Supplied data
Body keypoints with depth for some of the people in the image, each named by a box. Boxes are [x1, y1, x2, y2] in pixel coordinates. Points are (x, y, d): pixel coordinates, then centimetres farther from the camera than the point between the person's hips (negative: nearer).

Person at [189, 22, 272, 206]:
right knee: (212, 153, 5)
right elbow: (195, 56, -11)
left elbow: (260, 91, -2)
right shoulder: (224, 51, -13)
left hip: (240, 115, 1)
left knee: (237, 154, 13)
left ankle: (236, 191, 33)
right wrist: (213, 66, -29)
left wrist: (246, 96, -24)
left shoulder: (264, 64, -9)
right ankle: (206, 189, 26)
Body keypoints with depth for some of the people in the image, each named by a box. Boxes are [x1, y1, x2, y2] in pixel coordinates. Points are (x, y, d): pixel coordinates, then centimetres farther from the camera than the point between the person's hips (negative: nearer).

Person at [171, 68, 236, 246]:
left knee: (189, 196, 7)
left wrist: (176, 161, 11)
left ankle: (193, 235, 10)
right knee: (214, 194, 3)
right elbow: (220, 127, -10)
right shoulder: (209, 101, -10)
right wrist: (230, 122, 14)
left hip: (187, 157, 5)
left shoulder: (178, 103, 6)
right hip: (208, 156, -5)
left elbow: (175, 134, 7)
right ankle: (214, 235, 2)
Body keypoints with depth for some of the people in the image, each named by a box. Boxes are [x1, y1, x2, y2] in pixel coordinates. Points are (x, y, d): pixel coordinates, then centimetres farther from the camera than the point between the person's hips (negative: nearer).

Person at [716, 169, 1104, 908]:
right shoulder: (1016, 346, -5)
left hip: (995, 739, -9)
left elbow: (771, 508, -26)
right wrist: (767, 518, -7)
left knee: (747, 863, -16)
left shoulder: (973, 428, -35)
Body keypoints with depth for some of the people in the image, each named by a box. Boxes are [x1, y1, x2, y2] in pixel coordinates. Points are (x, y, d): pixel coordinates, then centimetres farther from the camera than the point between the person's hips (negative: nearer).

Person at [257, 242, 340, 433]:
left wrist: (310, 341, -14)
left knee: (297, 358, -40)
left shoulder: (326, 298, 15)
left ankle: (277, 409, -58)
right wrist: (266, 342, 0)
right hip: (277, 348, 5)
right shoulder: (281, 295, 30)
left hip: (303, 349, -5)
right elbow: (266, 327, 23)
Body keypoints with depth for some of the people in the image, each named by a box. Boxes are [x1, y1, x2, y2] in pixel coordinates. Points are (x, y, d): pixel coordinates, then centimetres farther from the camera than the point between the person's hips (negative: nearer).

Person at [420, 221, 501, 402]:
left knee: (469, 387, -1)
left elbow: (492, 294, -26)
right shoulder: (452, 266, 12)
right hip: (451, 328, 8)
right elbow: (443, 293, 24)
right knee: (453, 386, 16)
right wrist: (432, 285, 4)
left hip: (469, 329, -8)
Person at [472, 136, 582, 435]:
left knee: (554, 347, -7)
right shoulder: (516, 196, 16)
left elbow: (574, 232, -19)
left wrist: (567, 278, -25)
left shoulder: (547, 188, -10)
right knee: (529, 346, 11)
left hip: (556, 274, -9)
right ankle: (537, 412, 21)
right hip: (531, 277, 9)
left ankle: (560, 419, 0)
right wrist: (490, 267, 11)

What is expected
Write out exactly the lines from the line holding "right knee: (529, 346, 11)" through the last line of the data, and nothing besides those lines.

Solved exercise
right knee: (529, 346, 11)
left hip: (556, 274, -9)
right ankle: (537, 412, 21)
right hip: (531, 277, 9)
left ankle: (560, 419, 0)
right wrist: (490, 267, 11)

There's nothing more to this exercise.